Self Assessment is the process of completing and submitting a tax returns to the UK government. It is required by all individuals in the UK who are self-employed, owns a business, or receive income from sources other than employment. The purpose of Self Assessment is to ensure that everyone pays their fair share of taxes on all types of income.
The Self Assessment process begins with an individual completing a tax returns form. This form requires information on all sources of income, including any benefits received, savings interest earned, and profits from investments or businesses owned. It also requires details of any allowable expenses which can be deducted from taxable income, such as business costs and charitable donations. Once this form has been completed and submitted to HM Revenue & Customs (HMRC), they will assess it and either accept or reject it based on its accuracy and completeness.
If accepted, HMRC will send an assessment notice detailing how much tax needs to be paid by the individual for that financial year. This is known as your ‘self assessment liability’. At this point, you have the option to pay your entire liability at once or set up regular payments throughout the year via direct debit or online banking systems such as GIRO or BACS. You may also be able to spread your payments over several years if you cannot afford the full amount upfront.
Once your payment has been made in full, you should receive a statement from HMRC confirming that you have settled your self assessment liability for that particular year and provide you with a unique reference number for future use when dealing with HMRC. If you disagree with any part of your assessment notice then you can submit an appeal within 30 days of receiving it in writing via post or fax, or online through their website.
Self assessment is a form of taxation used by the UK government. It requires individuals and businesses to calculate their own taxes based on their income and other financial transactions during the tax year. Depending on your circumstances, you may be required to submit a self assessment tax return to pay any outstanding taxes due.

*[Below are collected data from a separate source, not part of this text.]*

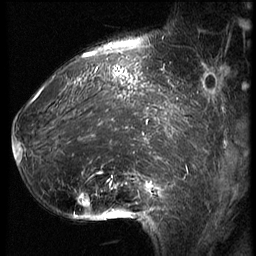
Breast MRI (dynamic contrast-enhanced), one sagittal slice; slice 19 of 62 in the series (ordered by position); 3 images stored at this slice position (order not interpretable as contrast timing); 1.5 T; TE 4.2 ms, TR 9 ms; 2.5 mm slice thickness; 256 × 256 image matrix. Patient: female, 39 years. Case-level facts recorded for this patient, not image findings: setting: breast cancer imaged before/during neoadjuvant chemotherapy; receptor status: HER2-positive.
Outlined on this slice (semi-automatic segmentation, software-assisted and operator-edited):
- analysis volume of interest (the breast-tissue region the enhancement analysis was run in; not a lesion): bounding box (x1, y1, x2, y2) in pixels: (16, 64, 171, 228)
- tumour enhancement mask (voxels above the 140 % enhancement threshold inside the analysis volume of interest): (16, 66, 171, 205)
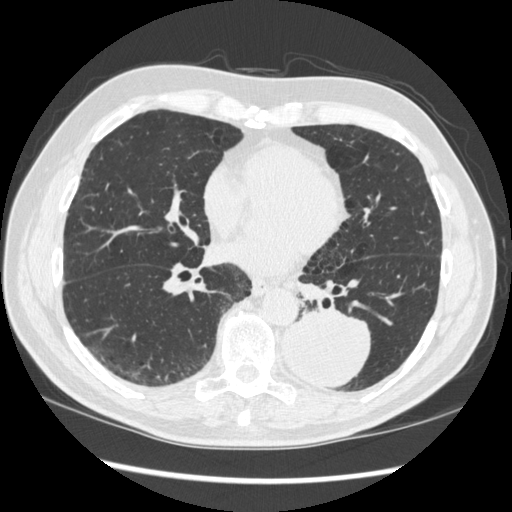
Low-dose screening chest CT, one axial slice; slice 141 of 348 in the series (ordered by position); lung window (W 1500 / L -600 HU); 1.25 mm slice thickness; 512 × 512 image matrix, field of view 360 × 360 mm.
Outlined on this slice (outlined manually by an expert reader):
- lesion 1 (tumor, lower lobe of left lung): bounding box [x1, y1, x2, y2] px = [283, 310, 372, 388]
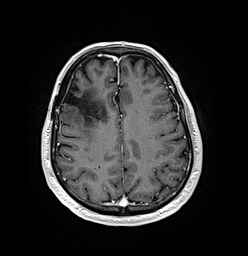
Brain MRI from a brain-tumour surgery series, one axial slice; slice 55 of 176 in the series (ordered by position); T1-weighted post-contrast; 248 × 256 image matrix, field of view 242 × 250 mm. From the clinical record (not read from this slice): histopathology: Oligodendroglioma; WHO grade: 3; IDH mutation: yes; tumour location: Right Frontal.
Structures marked on this image (expert manual segmentation):
- previous resection cavity: box from (x=64, y=91) to (x=81, y=107) px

If you are employed with an employer or pension provider who deducts taxes from your salary or pension payments, then you will not typically need to submit a self assessment tax returns unless HMRC has requested it. However, if you are self-employed, have rental income, or receive untaxed income such as tips or commission, then it is likely you will be required to file a self-assessment tax return. If this applies to you, then HMRC will send you an annual letter known as a ‘Notice To Complete A Tax Return’ which will confirm that you must file a return for that year.
In addition to this, there are various other situations where submitting a self-assessment tax return may be necessary. This includes if your business turnover exceeds £85k; if you have disposed of assets such as property or shares; if you have made profits from overseas; or if your income exceeds £100k before deductions (after 6 April 2016).
Registering for Self Assessment is a relatively straightforward process.
Firstly, you’ll need to register on the HMRC website, which can be done through the Government Gateway. The registration process typically takes about 10 minutes and requires your name, address, National Insurance number, and other personal details.
Another way of registering for Self Assessment is by calling the HMRC contact center. The customer service representative will guide you through the registration process and provide you with all of the necessary information along with advice on how to go about completing a Self Assessment Tax Return correctly.